Colonial Theatre, Pittsfield, MA
November 9, 2011

As published on the Rogovoy Report on November 11, 2011

ad1Anybody who ever thought that Ani DiFranco would have to sacrifice her “I am woman, hear me roar/stick it to the man” attitude for motherhood should have known better. Hasn’t the Righteous Babe proved to us over and over again that nothing–and I mean nothing–is going to stop her from voicing her powerfully crude opinions?

Well, it doesn’t matter now anyway, because anyone who still had their doubts (and guts enough to show their faces) was set straight by the singer-songwriter’s performance at the Colonial Theatre in Pittsfield on Wednesday night.

Massachusetts native Melissa Ferrick prepped an anxious audience for Ani with her high energy, guitar-attacking opening set. Ferrick actually made the perfect companion-performer to a more experienced, world-weary DiFranco. Strutting out in black skinny jeans, tight blue t-shirt, high tops, and a Buddy Holly-inspired fauxhawk, she not only sounded like, but even looked like the punky Ani of ten years ago.

Just coming off a tour promoting her new record, Ferrick was quirky and impulsive, telling embarrassing stories and bouncing all over the stage while spouting out bitter lyrics like “the truth has almost killed me.” She really shined, however, when sharing more intimate songs that showcased her gravely-soft voice, bringing to mind Melissa Etheridge or the Indigo Girls. Ferrick closed her set with one of these numbers, featuring a spontaneous, serene flugelhorn solo that both surprised and delighted.

Speaking of surprise, everyone must have been expecting Ani to come out playing one of her family-based tunes full of love and warmth from her last album, Red Letter Year, because when she took the stage spitting “Anticipate” off of 1994’s Not So Soft, a look of unanticipated excitement was plastered on every face in the house.

The independent folk-rocker hasn’t forgot where she came from. Over the course of the night she played numerous fan-favorites, including “Gravel,” Both Hands,” “Two Little Girls,” and “As Is.”

That is not say that DiFranco hasn’t changed since motherhood. She came out wearing sweats, no makeup, and mussed hair—clearly unconcerned with impressing anyone. And a major chunk of the evening was dedicated to sharing her contented joy of motherhood, both through songs and stories.

“Present Infant,” from Red Letter Year, explored the wondrous feeling of giving life to a tiny human being, and then being responsible for that life. And multiple new songs were clearly inspired by her husband, the love of her life, with lyrics like “Let me know how I can still make you feel like a man…I’m still in love with you.” After so many years of listening to DiFranco sing about deteriorated relationships, asshole exes, and her bi-sexual adventures, it was strange, yet somehow comforting, to hear her sound so settled down.

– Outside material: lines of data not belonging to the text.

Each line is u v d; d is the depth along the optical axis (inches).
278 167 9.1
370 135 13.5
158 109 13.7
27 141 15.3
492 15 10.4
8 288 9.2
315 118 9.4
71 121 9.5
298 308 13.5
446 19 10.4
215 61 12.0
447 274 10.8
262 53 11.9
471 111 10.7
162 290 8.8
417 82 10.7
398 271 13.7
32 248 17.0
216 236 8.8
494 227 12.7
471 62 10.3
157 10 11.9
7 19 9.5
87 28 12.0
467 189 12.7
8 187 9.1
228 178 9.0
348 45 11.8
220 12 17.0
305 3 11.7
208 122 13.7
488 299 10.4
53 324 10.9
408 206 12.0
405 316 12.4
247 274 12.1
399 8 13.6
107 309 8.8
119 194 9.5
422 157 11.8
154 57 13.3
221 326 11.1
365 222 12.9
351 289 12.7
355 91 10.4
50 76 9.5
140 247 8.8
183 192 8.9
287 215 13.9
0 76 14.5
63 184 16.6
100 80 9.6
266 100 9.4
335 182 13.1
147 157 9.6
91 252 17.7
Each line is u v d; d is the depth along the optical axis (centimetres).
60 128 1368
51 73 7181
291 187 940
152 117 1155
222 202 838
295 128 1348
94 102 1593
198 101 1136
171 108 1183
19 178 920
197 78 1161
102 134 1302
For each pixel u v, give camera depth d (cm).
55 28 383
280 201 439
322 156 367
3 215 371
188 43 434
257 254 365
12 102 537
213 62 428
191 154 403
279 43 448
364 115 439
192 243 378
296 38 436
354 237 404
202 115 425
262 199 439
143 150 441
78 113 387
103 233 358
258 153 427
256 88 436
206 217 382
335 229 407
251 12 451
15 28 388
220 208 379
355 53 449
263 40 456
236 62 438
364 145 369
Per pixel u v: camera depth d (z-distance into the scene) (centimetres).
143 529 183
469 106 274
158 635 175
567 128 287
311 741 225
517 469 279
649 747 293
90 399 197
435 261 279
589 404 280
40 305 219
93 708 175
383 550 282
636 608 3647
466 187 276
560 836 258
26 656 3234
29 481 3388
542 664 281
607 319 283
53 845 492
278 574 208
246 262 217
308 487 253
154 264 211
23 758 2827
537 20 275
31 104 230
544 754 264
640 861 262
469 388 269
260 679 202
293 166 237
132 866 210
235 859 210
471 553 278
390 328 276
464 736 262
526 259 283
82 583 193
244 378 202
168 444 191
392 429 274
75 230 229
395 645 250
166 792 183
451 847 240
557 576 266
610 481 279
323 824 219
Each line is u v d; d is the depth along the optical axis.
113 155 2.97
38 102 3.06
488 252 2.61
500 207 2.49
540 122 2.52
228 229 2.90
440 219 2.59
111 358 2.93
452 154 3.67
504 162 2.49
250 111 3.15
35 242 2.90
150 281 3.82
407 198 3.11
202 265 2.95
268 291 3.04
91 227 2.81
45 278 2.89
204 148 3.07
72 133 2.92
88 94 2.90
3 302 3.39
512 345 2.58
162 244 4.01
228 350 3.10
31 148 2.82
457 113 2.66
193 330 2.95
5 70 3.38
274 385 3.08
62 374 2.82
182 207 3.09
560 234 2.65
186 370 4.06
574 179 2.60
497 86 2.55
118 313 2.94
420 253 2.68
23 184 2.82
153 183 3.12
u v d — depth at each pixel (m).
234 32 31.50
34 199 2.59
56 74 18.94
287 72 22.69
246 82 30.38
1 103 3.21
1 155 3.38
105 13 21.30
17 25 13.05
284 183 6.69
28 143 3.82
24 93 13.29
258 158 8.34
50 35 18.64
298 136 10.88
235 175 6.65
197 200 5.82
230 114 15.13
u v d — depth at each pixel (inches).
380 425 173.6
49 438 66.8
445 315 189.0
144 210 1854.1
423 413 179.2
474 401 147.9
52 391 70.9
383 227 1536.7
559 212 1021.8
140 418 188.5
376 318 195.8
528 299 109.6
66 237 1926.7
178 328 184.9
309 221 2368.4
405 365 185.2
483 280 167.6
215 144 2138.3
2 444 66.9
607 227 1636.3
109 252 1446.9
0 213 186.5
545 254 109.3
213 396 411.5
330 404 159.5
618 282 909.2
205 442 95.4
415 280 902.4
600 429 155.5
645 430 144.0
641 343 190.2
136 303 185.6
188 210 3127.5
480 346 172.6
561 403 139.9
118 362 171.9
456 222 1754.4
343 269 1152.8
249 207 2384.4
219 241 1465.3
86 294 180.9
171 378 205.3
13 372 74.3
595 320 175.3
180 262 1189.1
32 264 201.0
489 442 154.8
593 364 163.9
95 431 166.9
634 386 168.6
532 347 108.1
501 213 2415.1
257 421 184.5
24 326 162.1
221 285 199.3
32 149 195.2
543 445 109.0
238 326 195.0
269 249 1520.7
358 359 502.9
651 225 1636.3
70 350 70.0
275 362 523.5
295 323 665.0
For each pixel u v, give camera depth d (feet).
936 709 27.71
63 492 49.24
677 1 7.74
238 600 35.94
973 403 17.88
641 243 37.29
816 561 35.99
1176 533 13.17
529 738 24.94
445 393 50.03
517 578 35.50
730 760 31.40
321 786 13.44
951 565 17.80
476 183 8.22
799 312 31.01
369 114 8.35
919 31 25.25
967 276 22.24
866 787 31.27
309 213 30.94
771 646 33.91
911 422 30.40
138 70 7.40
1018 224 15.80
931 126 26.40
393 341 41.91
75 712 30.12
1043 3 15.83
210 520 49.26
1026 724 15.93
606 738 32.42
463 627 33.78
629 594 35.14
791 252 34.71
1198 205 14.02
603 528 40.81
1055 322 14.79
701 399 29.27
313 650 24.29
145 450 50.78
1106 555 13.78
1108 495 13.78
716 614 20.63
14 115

But the stories…let’s just say they weren’t the typical my-kid-is-cuter-than-your-kid stories. For instance, she shared with the audience that she ”was raising her [daughter] gay, because I know how hard it is for straight people in this world.” Despite this, her daughter has still managed to become obsessed with princesses, to which DiFranco replied, “Fucking Snow White…now she has this policy that Mommy and ‘pretty’ don’t belong in the same room,” and threw her head back in laughter.

So yes, Ani has become a big softy when it comes to her five-year-old daughter. But that’s okay, because she remains just as quick on her feet and sharp with her tongue as ever when it comes to this crazy country and the people ruling it.

Point in case: the little-known track “Subdivision,” which begins with the blunt lyric “white people are so scared of black people,” which DiFranco delivered in an almost nonchalant attitude. Then there were the songs that were inspired by New Orleans, her home for the past eight years. Ani has been a huge advocate for the cleanup of the BP oil spill, and she let her stance be known through her lyrics; the line “the Dude could be FDR by now” seemed to get quite the rise out of the audience. She even strongly encouraged audience members to fill out and send the postcards at her merchandise table encouraging senators to approve the Restore Act.

She ended her set with “Union Song,” a modern version of Pete Seeger’s “Which Side Are You On?” that she described as a “little song to make us strong.” It’s these little songs that have made Ani DiFranco such a force to be reckoned with.

DiFranco and Ferrick closed the night with a duet on “32 Flavors,” fading out while repeating the verse “I am 32 flavors and then some.” An appropriate way to wrap up the evening–and to sum up DiFranco’s life, actually. Two of those new flavors are “wife” and “mother,” but “rocker,” “activist,” “gay advocate,” and “kick-ass woman” remain just as popular as ever.